| Exercise instructions |
Each entry should be printed exactly, with its images omitted.

[Dataset entries]
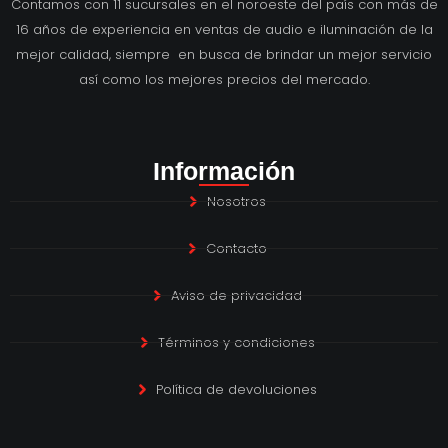
Contamos con 11 sucursales en el noroeste del país con más de
16 años de experiencia en ventas de audio e iluminación de la
mejor calidad, siempre en busca de brindar un mejor servicio
así como los mejores precios del mercado.
Información
Nosotros
Contacto
Aviso de privacidad
Términos y condiciones
Política de devoluciones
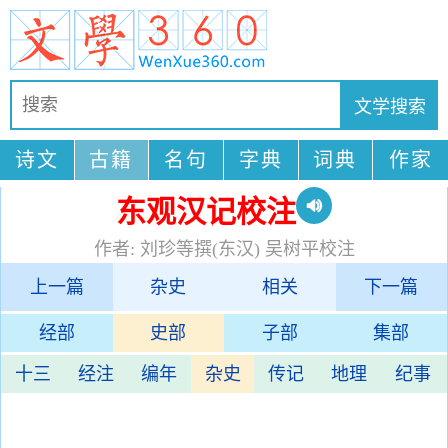
诗文
古籍
名句
字典
词典
作家
东观汉记校注
作者: 刘珍等撰(东汉) 吴树平校注
上一篇
杂史
相关
下一篇
经部
史部
子部
集部
十三
经注
编年
杂史
传记
地理
纪事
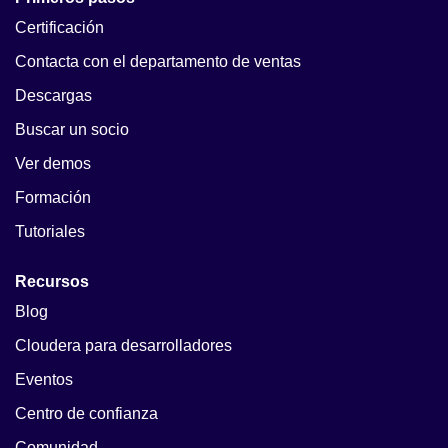
Certificación
Contacta con el departamento de ventas
Descargas
Buscar un socio
Ver demos
Formación
Tutoriales
Recursos
Blog
Cloudera para desarrolladores
Eventos
Centro de confianza
Comunidad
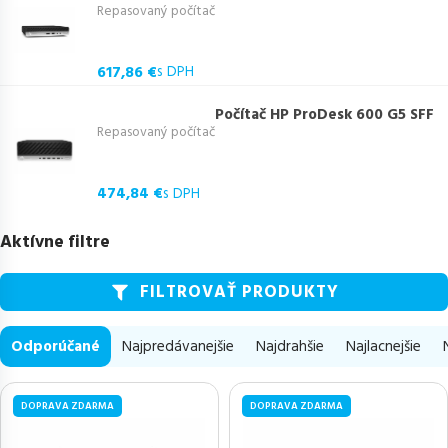
Repasovaný počítač
617,86 €
s DPH
Počítač HP ProDesk 600 G5 SFF
Repasovaný počítač
474,84 €
s DPH
Aktívne filtre
FILTROVAŤ PRODUKTY
Odporúčané
Najpredávanejšie
Najdrahšie
Najlacnejšie
DOPRAVA ZDARMA
DOPRAVA ZDARMA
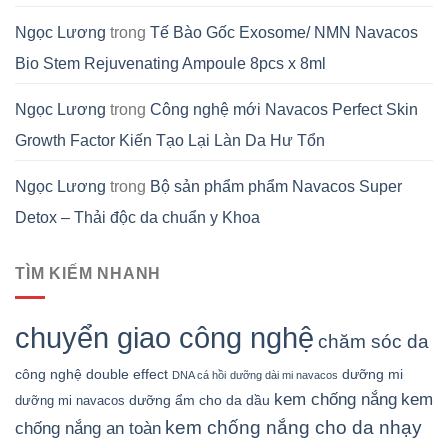
Ngọc Lương
trong
Tế Bào Gốc Exosome/ NMN Navacos
Bio Stem Rejuvenating Ampoule 8pcs x 8ml
Ngọc Lương
trong
Công nghệ mới Navacos Perfect Skin
Growth Factor Kiến Tạo Lại Làn Da Hư Tổn
Ngọc Lương
trong
Bộ sản phẩm phẩm Navacos Super
Detox – Thải độc da chuẩn y Khoa
TÌM KIẾM NHANH
chuyển giao công nghệ
chăm sóc da
công nghệ double effect
dưỡng mi
DNA cá hồi
dưỡng dài mi navacos
kem chống nắng
kem
dưỡng ẩm cho da dầu
dưỡng mi navacos
kem chống nắng cho da nhạy
chống nắng an toàn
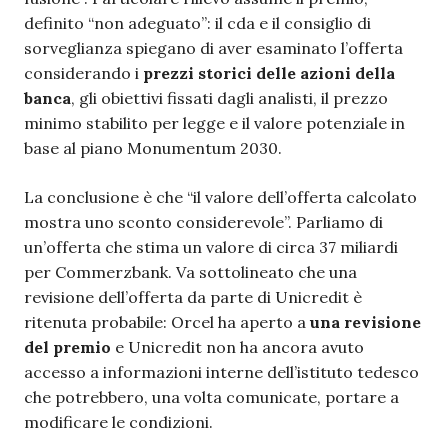
definito “non adeguato”: il cda e il consiglio di
sorveglianza spiegano di aver esaminato l’offerta
considerando i
prezzi storici delle azioni della
banca
, gli obiettivi fissati dagli analisti, il prezzo
minimo stabilito per legge e il valore potenziale in
base al piano Monumentum 2030.
La conclusione è che “il valore dell’offerta calcolato
mostra uno sconto considerevole”. Parliamo di
un’offerta che stima un valore di circa 37 miliardi
per Commerzbank. Va sottolineato che una
revisione dell’offerta da parte di Unicredit è
ritenuta probabile: Orcel ha aperto a
una revisione
del premio
e Unicredit non ha ancora avuto
accesso a informazioni interne dell’istituto tedesco
che potrebbero, una volta comunicate, portare a
modificare le condizioni.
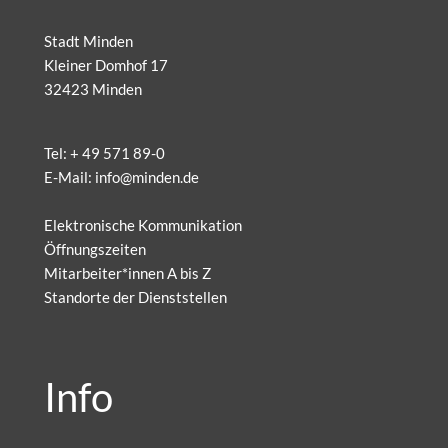
Stadt Minden
Kleiner Domhof 17
32423 Minden
Tel:
+ 49 571 89-0
E-Mail:
info@minden.de
Elektronische Kommunikation
Öffnungszeiten
Mitarbeiter*innen A bis Z
Standorte der Dienststellen
Info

| Solution for this problem |
Contamos con 11 sucursales en el noroeste del país con más de
16 años de experiencia en ventas de audio e iluminación de la
mejor calidad, siempre en busca de brindar un mejor servicio
así como los mejores precios del mercado.
Información
Nosotros
Contacto
Aviso de privacidad
Términos y condiciones
Política de devoluciones
诗文
古籍
名句
字典
词典
作家
东观汉记校注
作者: 刘珍等撰(东汉) 吴树平校注
上一篇
杂史
相关
下一篇
经部
史部
子部
集部
十三
经注
编年
杂史
传记
地理
纪事
Certificación
Contacta con el departamento de ventas
Descargas
Buscar un socio
Ver demos
Formación
Tutoriales
Recursos
Blog
Cloudera para desarrolladores
Eventos
Centro de confianza
Comunidad
Repasovaný počítač
617,86 €
s DPH
Počítač HP ProDesk 600 G5 SFF
Repasovaný počítač
474,84 €
s DPH
Aktívne filtre
FILTROVAŤ PRODUKTY
Odporúčané
Najpredávanejšie
Najdrahšie
Najlacnejšie
DOPRAVA ZDARMA
DOPRAVA ZDARMA
Ngọc Lương
trong
Tế Bào Gốc Exosome/ NMN Navacos
Bio Stem Rejuvenating Ampoule 8pcs x 8ml
Ngọc Lương
trong
Công nghệ mới Navacos Perfect Skin
Growth Factor Kiến Tạo Lại Làn Da Hư Tổn
Ngọc Lương
trong
Bộ sản phẩm phẩm Navacos Super
Detox – Thải độc da chuẩn y Khoa
TÌM KIẾM NHANH
chuyển giao công nghệ
chăm sóc da
công nghệ double effect
dưỡng mi
DNA cá hồi
dưỡng dài mi navacos
kem chống nắng
kem
dưỡng ẩm cho da dầu
dưỡng mi navacos
kem chống nắng cho da nhạy
chống nắng an toàn
definito “non adeguato”: il cda e il consiglio di
sorveglianza spiegano di aver esaminato l’offerta
considerando i
prezzi storici delle azioni della
banca
, gli obiettivi fissati dagli analisti, il prezzo
minimo stabilito per legge e il valore potenziale in
base al piano Monumentum 2030.
La conclusione è che “il valore dell’offerta calcolato
mostra uno sconto considerevole”. Parliamo di
un’offerta che stima un valore di circa 37 miliardi
per Commerzbank. Va sottolineato che una
revisione dell’offerta da parte di Unicredit è
ritenuta probabile: Orcel ha aperto a
una revisione
del premio
e Unicredit non ha ancora avuto
accesso a informazioni interne dell’istituto tedesco
che potrebbero, una volta comunicate, portare a
modificare le condizioni.
Stadt Minden
Kleiner Domhof 17
32423 Minden
Tel:
+ 49 571 89-0
E-Mail:
info@minden.de
Elektronische Kommunikation
Öffnungszeiten
Mitarbeiter*innen A bis Z
Standorte der Dienststellen
Info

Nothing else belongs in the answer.